Was out in the country this weekend, and saw a number of clumps of this flower along the road, as well as at the entrance drive to an old homeplace. Looks like a daffodil or narcissus to me, but awfully late to bloom. Does anyone recognize the cultivar?
Who Recognizes this Flower?
Old House Gardens has a number of heirloom bulbs that look similar. They are lovely.
Hmm...Queen of the North does look a bit similar, but these petals are more reflexed and indented (my new horticultural term)! It does show it as a mid/late, so that fits...
Edited to say-- I had also posted this at the bulbs forum, and I believe I have my answer. Copied this from there. Take a look at the pics in Plantfiles, and I think you'll agree it is correct: Also, Scott Ogden, at page 111 of his "Garden Bulbs for the South," discusses a Narcissus which also looks a lot like yours. He says,
Quoting:"The old hybrid called April beauty or twin sisters is actually Narcissus xmedioluteus (N. biflorus), a natural cross of N. poeticus and N. tazetta cultivated since the sixteenth century. The round, white-petaled blooms bear small, yellow cups, and appear mostly in pairs, but sometimes singly or three together. They often close the daffodil season in late April."

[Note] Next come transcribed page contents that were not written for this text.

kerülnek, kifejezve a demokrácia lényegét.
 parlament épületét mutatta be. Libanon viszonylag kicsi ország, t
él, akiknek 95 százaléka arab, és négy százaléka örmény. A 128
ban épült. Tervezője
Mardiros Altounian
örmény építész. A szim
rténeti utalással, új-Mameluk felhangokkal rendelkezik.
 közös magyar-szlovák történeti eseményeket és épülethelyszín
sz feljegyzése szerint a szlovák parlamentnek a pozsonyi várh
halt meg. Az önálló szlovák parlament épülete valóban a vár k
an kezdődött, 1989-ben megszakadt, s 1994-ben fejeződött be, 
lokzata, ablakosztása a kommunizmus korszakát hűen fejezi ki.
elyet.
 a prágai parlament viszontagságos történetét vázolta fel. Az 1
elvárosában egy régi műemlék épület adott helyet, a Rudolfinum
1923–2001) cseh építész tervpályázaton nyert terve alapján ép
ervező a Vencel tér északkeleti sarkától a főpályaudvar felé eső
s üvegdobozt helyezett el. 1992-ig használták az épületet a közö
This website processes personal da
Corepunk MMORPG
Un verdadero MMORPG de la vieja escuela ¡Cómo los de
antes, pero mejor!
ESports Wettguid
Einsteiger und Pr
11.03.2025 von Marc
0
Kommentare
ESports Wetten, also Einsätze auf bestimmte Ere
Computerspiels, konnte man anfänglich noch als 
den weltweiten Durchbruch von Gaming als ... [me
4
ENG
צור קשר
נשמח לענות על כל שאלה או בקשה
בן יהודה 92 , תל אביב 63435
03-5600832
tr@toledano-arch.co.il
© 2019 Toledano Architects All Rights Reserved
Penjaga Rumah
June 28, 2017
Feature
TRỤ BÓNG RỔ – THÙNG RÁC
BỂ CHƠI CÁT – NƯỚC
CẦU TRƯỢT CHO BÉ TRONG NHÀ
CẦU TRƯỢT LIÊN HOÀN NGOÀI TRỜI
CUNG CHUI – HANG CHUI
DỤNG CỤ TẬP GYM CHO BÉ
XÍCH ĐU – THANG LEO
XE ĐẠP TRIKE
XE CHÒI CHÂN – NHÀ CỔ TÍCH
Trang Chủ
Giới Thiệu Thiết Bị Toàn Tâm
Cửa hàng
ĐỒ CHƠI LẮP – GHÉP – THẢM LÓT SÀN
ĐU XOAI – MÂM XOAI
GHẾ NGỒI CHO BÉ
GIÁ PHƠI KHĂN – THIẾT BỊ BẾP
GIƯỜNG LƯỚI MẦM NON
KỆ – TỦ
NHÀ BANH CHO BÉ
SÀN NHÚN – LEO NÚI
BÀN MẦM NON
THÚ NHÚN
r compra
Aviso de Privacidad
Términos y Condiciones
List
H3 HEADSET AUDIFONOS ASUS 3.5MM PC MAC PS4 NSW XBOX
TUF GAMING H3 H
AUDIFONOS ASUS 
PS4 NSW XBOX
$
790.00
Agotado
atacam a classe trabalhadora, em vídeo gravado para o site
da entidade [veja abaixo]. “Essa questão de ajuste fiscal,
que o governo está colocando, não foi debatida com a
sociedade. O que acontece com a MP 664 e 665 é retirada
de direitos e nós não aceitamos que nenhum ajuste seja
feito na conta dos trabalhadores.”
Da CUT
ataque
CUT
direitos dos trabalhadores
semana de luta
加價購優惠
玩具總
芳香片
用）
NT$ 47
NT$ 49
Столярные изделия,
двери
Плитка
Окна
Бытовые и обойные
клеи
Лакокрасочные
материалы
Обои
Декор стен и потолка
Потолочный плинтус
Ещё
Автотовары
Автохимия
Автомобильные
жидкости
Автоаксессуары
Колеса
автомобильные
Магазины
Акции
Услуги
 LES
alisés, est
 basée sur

Go to Google books, search for this book, and then scroll down to that page. There is also a picture of it there, which caption states, "April beauty or twin sisters (Narcissus xmedioluteus) is a late-blooming historic variety common in the upper South."
This message was edited Apr 19, 2011 8:34 PM
I wouldn't want to go around pronouncing that name, LOL. How cool that you identified it and I hope you can "acquire" some of the bulbs. Sounds like they need to be rescued.
Hop on over to the bulbs forum and see the discussion (sorry, didn't link). Says that this bulb has been planted for over 200 years in the south. Cool, eh? I love seeing what people grew in years past. We plant, and envision what we plant will look like in 5 or 10 or 20 years. Imagine if you could check out some things you planted 100 years later!